Records from a collection:

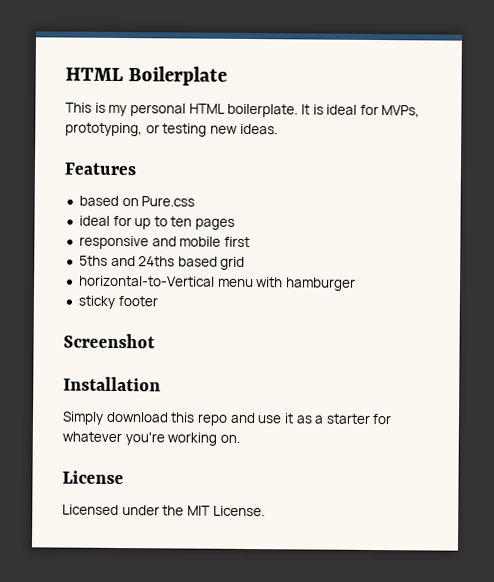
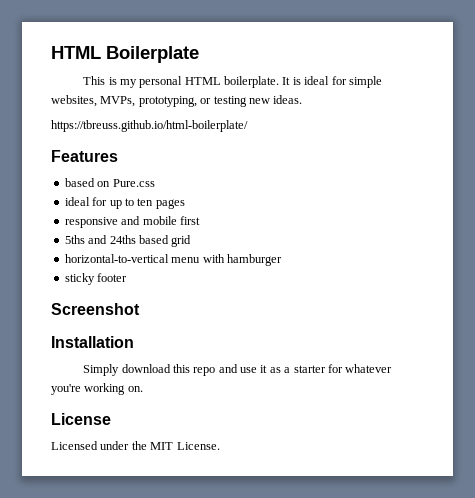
(379, 110) none -> [348,76,382,88] [51,95,97,107] simple websites,
(278, 129) none -> [51,120,248,132] // https://tbreuss.github.io/html-boilerplate/
[78,275,215,287] horizontal-to-Vertical -> [64,254,169,263] horizontal-to-vertical

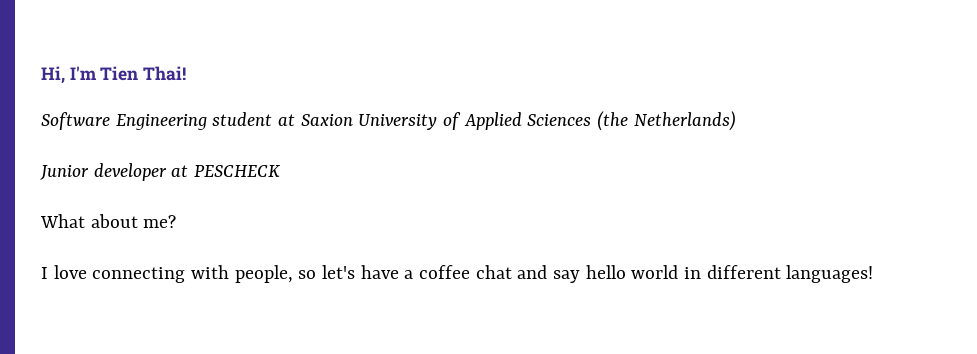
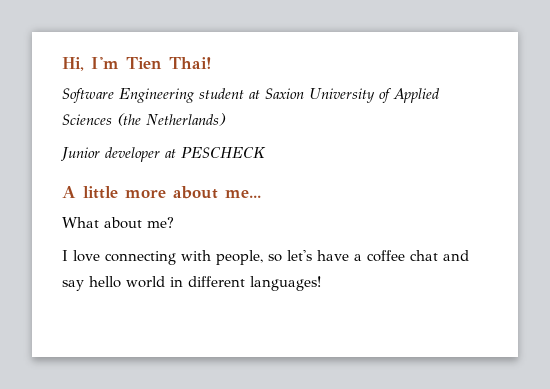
(282, 171) none -> [62,186,261,199] // A little more about me...

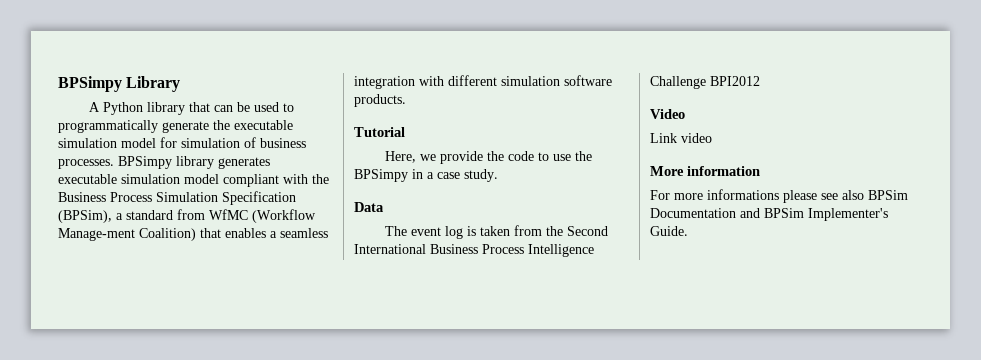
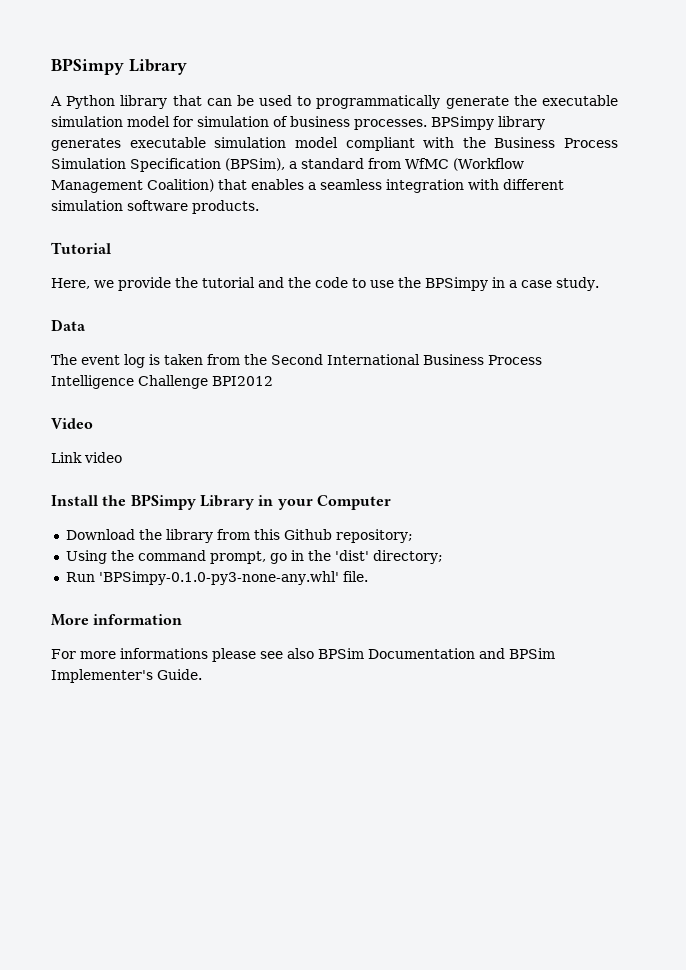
[58,228,135,241] Manage-ment -> [51,180,143,193] Management
(504, 156) none -> [202,277,311,288] tutorial and the
(712, 138) none -> [51,494,391,510] [65,529,413,543] [65,550,443,564] [65,571,368,585] // Install the BPSimpy Library in your Computer // Download the library from this Github repository; // Using the command prompt, go in the 'dist' directory; // Run 'BPSimpy-0.1.0-py3-none-any.whl' file.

EXERCISE INSTRUCTIONS: Starting at the line that holds "(278, 129) none", retype every line through the end of the data, both ends included. Pictures stay out of the copy.

WRITTEN ANSWER:
(278, 129) none -> [51,120,248,132] // https://tbreuss.github.io/html-boilerplate/
[78,275,215,287] horizontal-to-Vertical -> [64,254,169,263] horizontal-to-vertical

(282, 171) none -> [62,186,261,199] // A little more about me...

[58,228,135,241] Manage-ment -> [51,180,143,193] Management
(504, 156) none -> [202,277,311,288] tutorial and the
(712, 138) none -> [51,494,391,510] [65,529,413,543] [65,550,443,564] [65,571,368,585] // Install the BPSimpy Library in your Computer // Download the library from this Github repository; // Using the command prompt, go in the 'dist' directory; // Run 'BPSimpy-0.1.0-py3-none-any.whl' file.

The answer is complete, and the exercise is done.